__Your goal__.
Please set down everything in the patch discussion below, from "it can be interesting" down to "pop/dequeue.", word for word.

Re: [lttng-dev] [rp] [RFC PATCH urcu] Add last output parameter to pop/dequeue

2013-01-15 Thread Paul E. McKenney
[Sorry for the delay, finally getting back to this.]

On Mon, Dec 17, 2012 at 09:40:09AM -0500, Mathieu Desnoyers wrote:
 * Paul E. McKenney (paul...@linux.vnet.ibm.com) wrote:
  On Thu, Dec 13, 2012 at 06:44:56AM -0500, Mathieu Desnoyers wrote:
   I noticed that in addition to having:
   
   - push/enqueue returning whether the stack/queue was empty prior to the
 operation,
   - pop_all/splice, by nature, emptying the stack/queue,
   
   it can be interesting to make pop/dequeue operations return whether they
   are returning the last element of the stack/queue (therefore emptying
   it). This allow extending the test-cases covering the number of empty
   stack/queue encountered by both push/enqueuer and pop/dequeuer threads
   not only to push/enqueue paired with pop_all/splice, but also to
   pop/dequeue.

__Excerpted data__.
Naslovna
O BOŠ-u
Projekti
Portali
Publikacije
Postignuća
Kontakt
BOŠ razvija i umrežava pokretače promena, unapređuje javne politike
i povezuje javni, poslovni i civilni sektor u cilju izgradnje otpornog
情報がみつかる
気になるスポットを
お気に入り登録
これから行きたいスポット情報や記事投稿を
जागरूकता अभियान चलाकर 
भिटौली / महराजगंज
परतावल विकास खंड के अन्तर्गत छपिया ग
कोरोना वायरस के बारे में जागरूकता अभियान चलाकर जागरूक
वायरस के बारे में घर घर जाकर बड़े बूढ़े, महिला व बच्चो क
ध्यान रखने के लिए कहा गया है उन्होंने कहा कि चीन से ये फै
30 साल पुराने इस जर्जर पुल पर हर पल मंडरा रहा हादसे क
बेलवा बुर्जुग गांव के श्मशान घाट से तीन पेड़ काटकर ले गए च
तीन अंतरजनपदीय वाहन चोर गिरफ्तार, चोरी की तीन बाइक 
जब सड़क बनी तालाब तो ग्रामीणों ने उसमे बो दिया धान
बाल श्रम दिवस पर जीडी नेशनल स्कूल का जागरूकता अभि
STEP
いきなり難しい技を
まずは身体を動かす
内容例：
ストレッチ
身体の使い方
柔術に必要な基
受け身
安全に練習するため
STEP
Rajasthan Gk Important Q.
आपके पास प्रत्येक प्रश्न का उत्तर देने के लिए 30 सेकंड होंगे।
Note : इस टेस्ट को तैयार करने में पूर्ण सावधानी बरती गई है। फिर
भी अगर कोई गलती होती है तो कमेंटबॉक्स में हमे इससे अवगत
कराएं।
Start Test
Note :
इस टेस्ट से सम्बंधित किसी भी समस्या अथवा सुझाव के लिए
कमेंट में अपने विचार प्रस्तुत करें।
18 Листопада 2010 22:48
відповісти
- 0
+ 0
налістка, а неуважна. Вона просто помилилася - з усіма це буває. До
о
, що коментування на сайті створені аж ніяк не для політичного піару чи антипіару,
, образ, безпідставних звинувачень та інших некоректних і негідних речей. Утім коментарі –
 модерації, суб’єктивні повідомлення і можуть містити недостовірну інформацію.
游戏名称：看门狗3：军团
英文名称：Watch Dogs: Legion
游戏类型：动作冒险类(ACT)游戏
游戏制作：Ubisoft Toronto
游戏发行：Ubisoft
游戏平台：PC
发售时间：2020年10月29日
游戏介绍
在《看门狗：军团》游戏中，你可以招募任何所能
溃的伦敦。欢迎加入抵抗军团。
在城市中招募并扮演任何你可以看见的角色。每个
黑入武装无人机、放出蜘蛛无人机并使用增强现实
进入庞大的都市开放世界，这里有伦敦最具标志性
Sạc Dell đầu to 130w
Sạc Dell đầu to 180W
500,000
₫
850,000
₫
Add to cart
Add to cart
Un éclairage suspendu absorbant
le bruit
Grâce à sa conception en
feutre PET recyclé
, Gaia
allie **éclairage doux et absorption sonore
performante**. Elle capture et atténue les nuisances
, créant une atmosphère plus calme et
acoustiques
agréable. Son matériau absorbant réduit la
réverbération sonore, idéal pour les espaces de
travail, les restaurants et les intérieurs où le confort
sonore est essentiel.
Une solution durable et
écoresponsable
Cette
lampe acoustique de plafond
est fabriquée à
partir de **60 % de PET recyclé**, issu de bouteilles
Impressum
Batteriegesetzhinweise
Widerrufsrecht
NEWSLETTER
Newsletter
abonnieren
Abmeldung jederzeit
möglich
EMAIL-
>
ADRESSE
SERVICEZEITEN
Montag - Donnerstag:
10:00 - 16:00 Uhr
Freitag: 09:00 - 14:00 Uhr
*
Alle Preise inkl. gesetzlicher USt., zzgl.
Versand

---

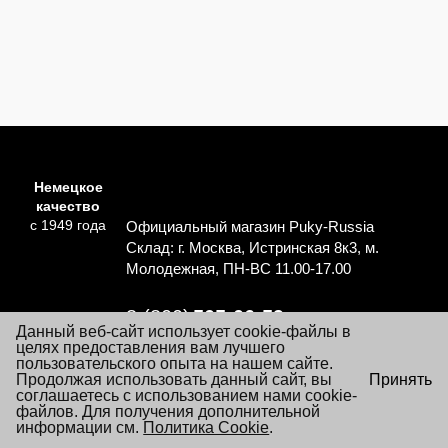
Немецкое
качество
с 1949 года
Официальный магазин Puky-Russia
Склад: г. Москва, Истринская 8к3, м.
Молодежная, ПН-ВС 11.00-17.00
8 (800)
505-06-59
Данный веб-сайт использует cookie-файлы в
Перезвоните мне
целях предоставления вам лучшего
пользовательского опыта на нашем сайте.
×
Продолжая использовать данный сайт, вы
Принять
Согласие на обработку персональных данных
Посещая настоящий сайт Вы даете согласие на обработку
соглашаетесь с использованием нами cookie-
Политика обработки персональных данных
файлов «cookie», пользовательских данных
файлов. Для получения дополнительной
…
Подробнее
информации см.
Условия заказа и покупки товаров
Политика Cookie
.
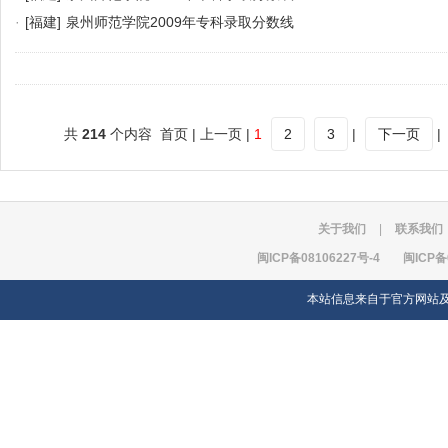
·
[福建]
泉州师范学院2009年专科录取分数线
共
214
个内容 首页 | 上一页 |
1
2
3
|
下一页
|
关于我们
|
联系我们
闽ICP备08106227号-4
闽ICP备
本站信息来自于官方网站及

__Answer to the problem__.
it can be interesting to make pop/dequeue operations return whether they
   are returning the last element of the stack/queue (therefore emptying
   it). This allow extending the test-cases covering the number of empty
   stack/queue encountered by both push/enqueuer and pop/dequeuer threads
   not only to push/enqueue paired with pop_all/splice, but also to
   pop/dequeue.